「じゃあ、はい」
そう言って純恋ちゃんは私に卵焼きを差し出す。
「いいよ別に」
「あたしがあげたいの。ただでもらうのが嫌だったら、その弁当から一つ貰うわ」
「じゃあ、それで」
「分かった」
純恋ちゃんは、卵焼きを一個私の口に入れた
「美味しい」
ほんのりとした甘みが口の中で広がり、満足感がすごい。
「でしょー。あたしのお気に入りなの」
「え? そうなの?」
それはなんだか悪い気がする。
すると、純恋ちゃんが、
「大丈夫だよ。
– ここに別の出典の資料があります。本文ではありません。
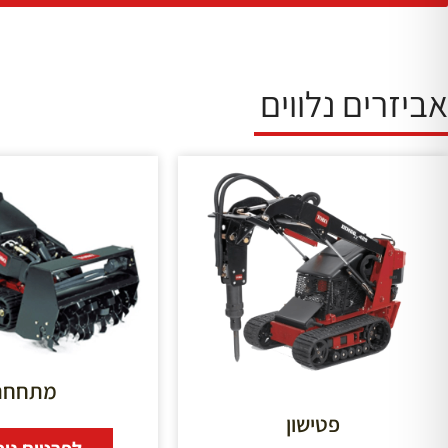
אביזרים נלווים
מתחחת
פטישון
あたしいつでも食べられるから、今日は水奈ちゃんが食べてよ」
「うん」
私が首肯した瞬間、今度はウィンナーが口に突っ込まれる。
「もう」
「いいじゃない」
そう言って笑顔で笑う彼女を見ていると、
昨日感じた違和感は気のせいだったんだなと思える。
結局、私のお弁当は食べてくれなくて、一方的に貰う形になったけど。
周りからの視線の痛さを踏まえても、今は結構幸せなのかもしれない。
純恋ちゃんが私にいいようにしてくれているのだから。